◆ ACTIVITY
Everything in the listing below must be reproduced exactly, apart from its images.

◆ COLLECTED MATERIAL
*** Block opens ***
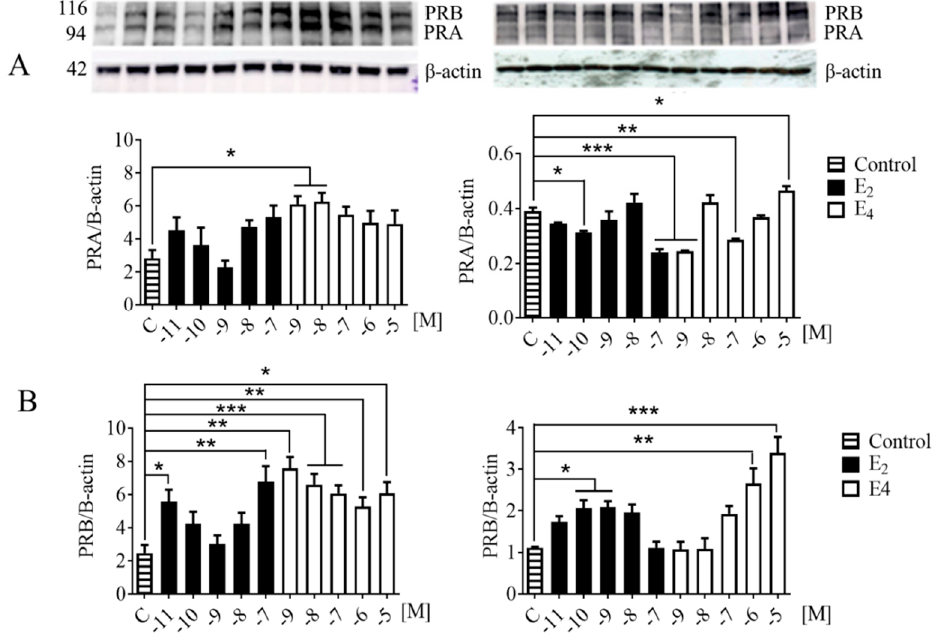
Figure 3. PRs protein levels measurement by Western blot after E2 or E4 treatments in endometriotic cells. ( A ) PRA levels over β -actin levels (AU) for 11Z cells (left) and Hs832 (right). ( B ) PRB levels over β -actin levels (AU) for 11Z cells (left) and Hs832 (right) ( n = 3), * p < 0.05, ** p < 0.01, *** p < 0.001, by one-way ANOVA along with Dunnett’s post hoc test.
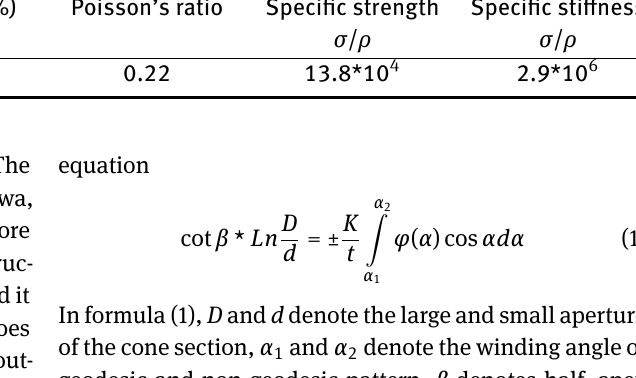
Filament winding path can be divided into geodesic winding and non-geodesic winding, the stable non- geodesic winding line of gasbag cone needs to meet the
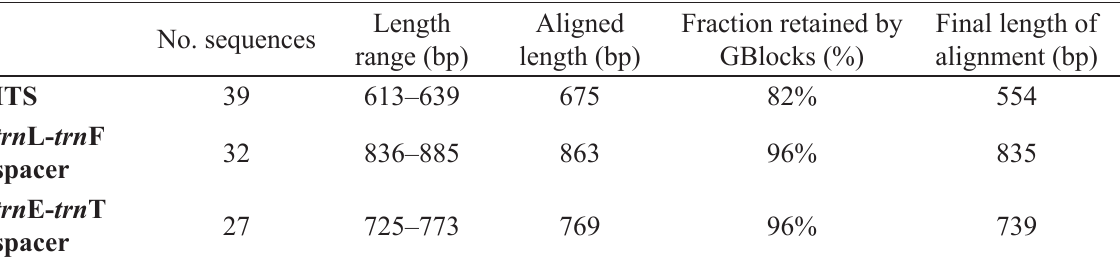
Table 1. Nucleotide sequence characteristics of the gene regions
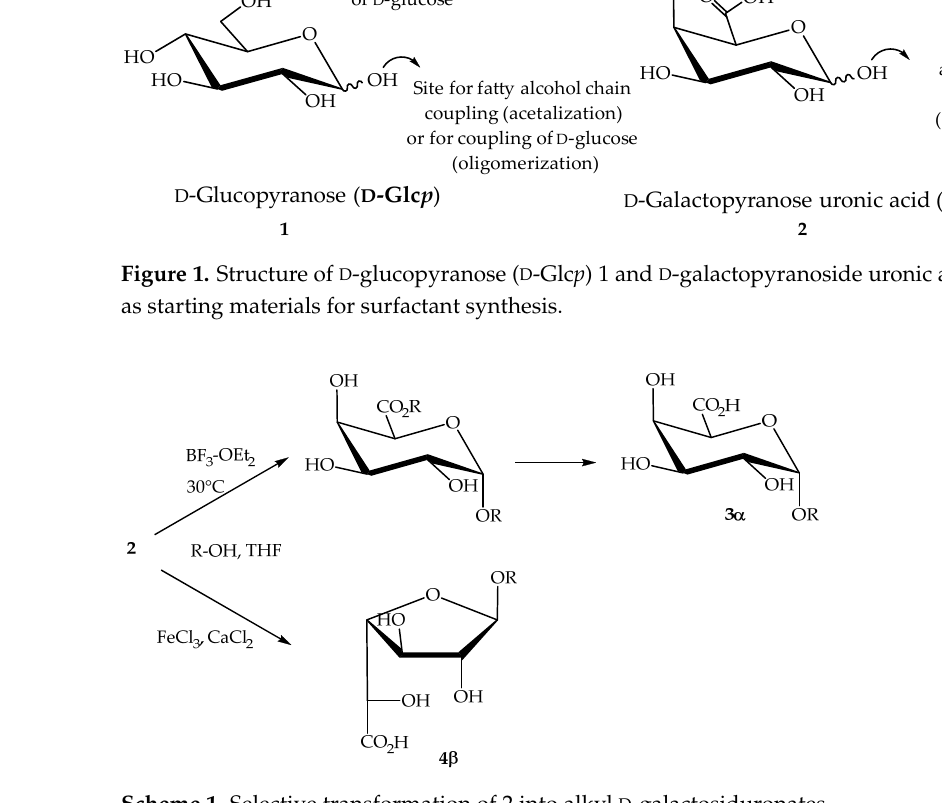
Figure 1. Structure of D -glucopyranose ( D -Glc p ) 1 and D -galactopyranoside uronic acid ( D -Gal p A ) 2 as starting materials for surfactant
*** Block closes ***
◆ SOLUTION FOR THIS EXERCISE
Figure 3. PRs protein levels measurement by Western blot after E2 or E4 treatments in endometriotic cells. ( A ) PRA levels over β -actin levels (AU) for 11Z cells (left) and Hs832 (right). ( B ) PRB levels over β -actin levels (AU) for 11Z cells (left) and Hs832 (right) ( n = 3), * p < 0.05, ** p < 0.01, *** p < 0.001, by one-way ANOVA along with Dunnett’s post hoc test.
Filament winding path can be divided into geodesic winding and non-geodesic winding, the stable non- geodesic winding line of gasbag cone needs to meet the
Table 1. Nucleotide sequence characteristics of the gene regions
Figure 1. Structure of D -glucopyranose ( D -Glc p ) 1 and D -galactopyranoside uronic acid ( D -Gal p A ) 2 as starting materials for surfactant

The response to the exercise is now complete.